Add all that to the fitness regime and very fine well-cut suits and Biden can look decades younger.

And the rest

Gray “would love to know what supplements Biden’s on”, which he means out of genuine curiosity rather than any conspiratorial suggestion he’s doping (as Trump seemed to be saying before the election). A good mix of multivits is helpful for anyone in their 70s, he says. 

So too, of course, is a healthy diet. Biden, a lifelong ice cream and pasta fan, has his calorie intake monitored for him in high office. It comes back to that other thing, which can help so much with staying fit for longer. What was it, again? Oh yes, money.

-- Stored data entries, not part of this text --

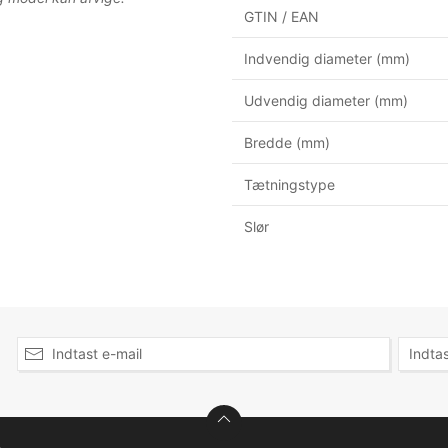
GTIN / EAN
Indvendig diameter (mm)
Udvendig diameter (mm)
Bredde (mm)
Tætningstype
Slør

“Biden’s fortunate – he’s got the income, the finances to be able to take a trainer and have somebody with him every day, so he’s able to put aside some time that’ll give him the necessary energy and strength to get him through the long days,” Gray says. 

But, he says, in taking one of the world’s toughest jobs at almost 80, Biden is “the poster boy” for anybody middle-aged or older hoping to keep working. Like Boris Johnson. “Yep, he had a trainer for a minute, didn’t he? He could definitely work a bit harder, and that would give him a little bit of longevity, like Joe.”